Douce France, cher pays de mon enfance, bercée de tendre insouciance, je t´ai gardée dans mon cœur!

C’est marrant, le dernier article que j’ai publié s’appelait « et Paris qui bat la mesure » et relatait de la joie que me procurait un concert dans la jolie capitale française…..c’est marrant ou plutôt c’est terrible ! Que s’est il passé ? Où allons-nous ? Pourquoi ? Comment réagir ? Autant de questions qui me turlupinent toutes les nuits depuis vendredi et qui, je le crains, ne trouverons jamais de réponses.

Comme tout le monde, je crois, je suis horrifiée par ces images de massacres, de ces décapitations d’otages, de ces tortures affligées à des femmes et des enfants, de ces monuments témoins de l’histoire que l’on détruit à coups de dynamites….Je suis horrifiée mais c’est « loin ». Comme tout le monde, je crois, j’ai été affolée en janvier avec les attentats de Charlie Hebdo.
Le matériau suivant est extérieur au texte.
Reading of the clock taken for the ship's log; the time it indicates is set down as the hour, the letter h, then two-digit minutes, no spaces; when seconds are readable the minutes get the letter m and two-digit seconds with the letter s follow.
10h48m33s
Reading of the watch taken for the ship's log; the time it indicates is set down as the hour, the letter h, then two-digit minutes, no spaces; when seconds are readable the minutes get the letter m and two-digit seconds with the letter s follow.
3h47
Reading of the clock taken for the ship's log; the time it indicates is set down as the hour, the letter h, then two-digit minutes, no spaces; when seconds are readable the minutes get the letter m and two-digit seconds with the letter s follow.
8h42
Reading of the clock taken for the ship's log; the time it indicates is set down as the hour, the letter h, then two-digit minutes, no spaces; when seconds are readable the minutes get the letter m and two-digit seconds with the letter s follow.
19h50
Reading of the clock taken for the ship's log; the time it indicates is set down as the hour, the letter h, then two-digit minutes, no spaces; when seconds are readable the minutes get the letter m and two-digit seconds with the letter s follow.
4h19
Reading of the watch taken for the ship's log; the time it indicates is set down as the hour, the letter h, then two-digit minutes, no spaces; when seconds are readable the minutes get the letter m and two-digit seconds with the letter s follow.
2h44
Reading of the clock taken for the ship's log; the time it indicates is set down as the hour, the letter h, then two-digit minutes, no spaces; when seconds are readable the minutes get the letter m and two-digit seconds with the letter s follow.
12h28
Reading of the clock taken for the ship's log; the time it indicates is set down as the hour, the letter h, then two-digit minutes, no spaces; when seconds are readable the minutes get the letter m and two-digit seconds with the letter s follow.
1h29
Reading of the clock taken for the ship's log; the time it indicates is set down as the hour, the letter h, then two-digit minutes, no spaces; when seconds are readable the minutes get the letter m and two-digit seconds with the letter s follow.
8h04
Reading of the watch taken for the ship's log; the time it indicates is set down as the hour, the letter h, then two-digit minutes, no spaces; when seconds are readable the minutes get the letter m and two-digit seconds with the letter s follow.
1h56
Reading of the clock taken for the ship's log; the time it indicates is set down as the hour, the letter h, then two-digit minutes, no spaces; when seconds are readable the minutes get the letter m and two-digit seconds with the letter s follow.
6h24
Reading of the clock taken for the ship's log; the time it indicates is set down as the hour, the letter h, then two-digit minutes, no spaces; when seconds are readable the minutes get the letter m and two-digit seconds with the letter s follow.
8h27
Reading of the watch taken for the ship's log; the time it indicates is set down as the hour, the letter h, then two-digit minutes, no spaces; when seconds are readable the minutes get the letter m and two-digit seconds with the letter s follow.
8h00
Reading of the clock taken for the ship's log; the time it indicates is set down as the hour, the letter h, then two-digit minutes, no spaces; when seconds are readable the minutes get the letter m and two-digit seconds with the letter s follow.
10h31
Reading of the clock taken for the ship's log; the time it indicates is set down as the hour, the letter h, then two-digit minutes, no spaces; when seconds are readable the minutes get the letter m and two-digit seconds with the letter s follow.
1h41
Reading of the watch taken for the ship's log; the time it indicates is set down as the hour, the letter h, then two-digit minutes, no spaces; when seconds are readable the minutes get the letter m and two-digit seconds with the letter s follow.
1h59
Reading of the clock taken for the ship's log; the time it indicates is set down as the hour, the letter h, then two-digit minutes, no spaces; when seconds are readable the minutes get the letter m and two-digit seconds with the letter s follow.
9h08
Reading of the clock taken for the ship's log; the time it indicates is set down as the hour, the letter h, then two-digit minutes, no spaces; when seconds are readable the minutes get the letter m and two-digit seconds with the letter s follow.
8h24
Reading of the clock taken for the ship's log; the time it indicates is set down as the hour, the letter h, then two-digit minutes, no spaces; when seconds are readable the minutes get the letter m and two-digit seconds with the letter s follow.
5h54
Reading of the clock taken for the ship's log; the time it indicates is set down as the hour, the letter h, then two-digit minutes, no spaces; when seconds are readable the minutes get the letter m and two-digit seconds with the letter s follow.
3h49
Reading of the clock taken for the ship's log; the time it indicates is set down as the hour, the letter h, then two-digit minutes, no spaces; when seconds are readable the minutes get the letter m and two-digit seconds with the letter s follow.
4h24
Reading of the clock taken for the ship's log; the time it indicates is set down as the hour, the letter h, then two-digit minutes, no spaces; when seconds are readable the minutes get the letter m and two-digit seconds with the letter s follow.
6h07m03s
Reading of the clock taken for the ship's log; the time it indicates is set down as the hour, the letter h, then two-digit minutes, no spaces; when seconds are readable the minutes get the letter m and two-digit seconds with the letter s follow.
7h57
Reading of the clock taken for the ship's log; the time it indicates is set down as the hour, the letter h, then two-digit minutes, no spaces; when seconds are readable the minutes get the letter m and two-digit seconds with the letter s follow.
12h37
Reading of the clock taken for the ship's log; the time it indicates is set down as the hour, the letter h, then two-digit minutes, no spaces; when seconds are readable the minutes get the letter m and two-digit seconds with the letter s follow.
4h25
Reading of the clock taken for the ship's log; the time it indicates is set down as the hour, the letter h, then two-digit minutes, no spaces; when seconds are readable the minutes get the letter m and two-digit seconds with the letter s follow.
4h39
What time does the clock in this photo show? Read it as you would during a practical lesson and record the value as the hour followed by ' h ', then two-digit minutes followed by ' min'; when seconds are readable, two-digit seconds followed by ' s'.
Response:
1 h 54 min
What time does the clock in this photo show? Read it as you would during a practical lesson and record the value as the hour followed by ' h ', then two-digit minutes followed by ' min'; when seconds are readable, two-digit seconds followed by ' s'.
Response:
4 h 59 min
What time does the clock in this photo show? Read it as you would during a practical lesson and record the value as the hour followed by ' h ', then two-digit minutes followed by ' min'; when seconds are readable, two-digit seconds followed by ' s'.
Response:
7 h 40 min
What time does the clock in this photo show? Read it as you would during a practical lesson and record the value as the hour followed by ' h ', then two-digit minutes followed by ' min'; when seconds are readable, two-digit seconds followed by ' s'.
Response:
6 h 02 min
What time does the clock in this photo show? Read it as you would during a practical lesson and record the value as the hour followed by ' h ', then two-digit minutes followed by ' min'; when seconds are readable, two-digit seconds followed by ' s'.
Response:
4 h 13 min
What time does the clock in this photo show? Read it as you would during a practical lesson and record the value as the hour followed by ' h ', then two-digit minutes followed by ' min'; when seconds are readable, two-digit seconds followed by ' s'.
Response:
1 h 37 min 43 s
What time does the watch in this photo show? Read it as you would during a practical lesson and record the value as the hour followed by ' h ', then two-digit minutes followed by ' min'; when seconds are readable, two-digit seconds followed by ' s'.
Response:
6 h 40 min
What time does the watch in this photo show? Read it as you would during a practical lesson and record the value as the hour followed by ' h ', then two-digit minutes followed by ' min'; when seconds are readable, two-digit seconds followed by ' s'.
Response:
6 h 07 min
Je fus Charlie. Je fus triste, je fus en colère. Je fus indignée. Mais finalement, autant le reconnaître, je me suis sentie « un peu loin » de cette tragédie : ils ont tué des journalistes car ils n’ont pas compris l’humour (explication ultra simplifiée). « On a tué Charlie » ont-ils crié comme un cri de victoire. Les armes contre des crayons….Pathétique ! Comme tout le monde, je crois, je suis horrifiée de ce que j’entends et de ce que je vois dans les médias depuis vendredi 13. J’ai tremblé pour ma famille qui réside dans la région parisienne : et s’ils avaient eu l’idée de décompresser en allant dîner ou boire un verre entre amis en terrasse du Petit Cambodge ou à la Belle Équipe ? Et si, et si ?…. Et là, soudain, je réalise que j’ai peur…oui vraiment j’ai très peur. C’est ça la vie que j’offre à mes enfants ?! Je tremble à chaque claquement de portière, j’ai peur de rester seule à la maison le soir, j’ai peur de déposer mes enfants à l’école, j’ai peur que ma petite dernière aille à Paris dans 10 jours, j’ai peur d’aller à un concert dans un mois, j’ai peur……la folie peut être n’importe où !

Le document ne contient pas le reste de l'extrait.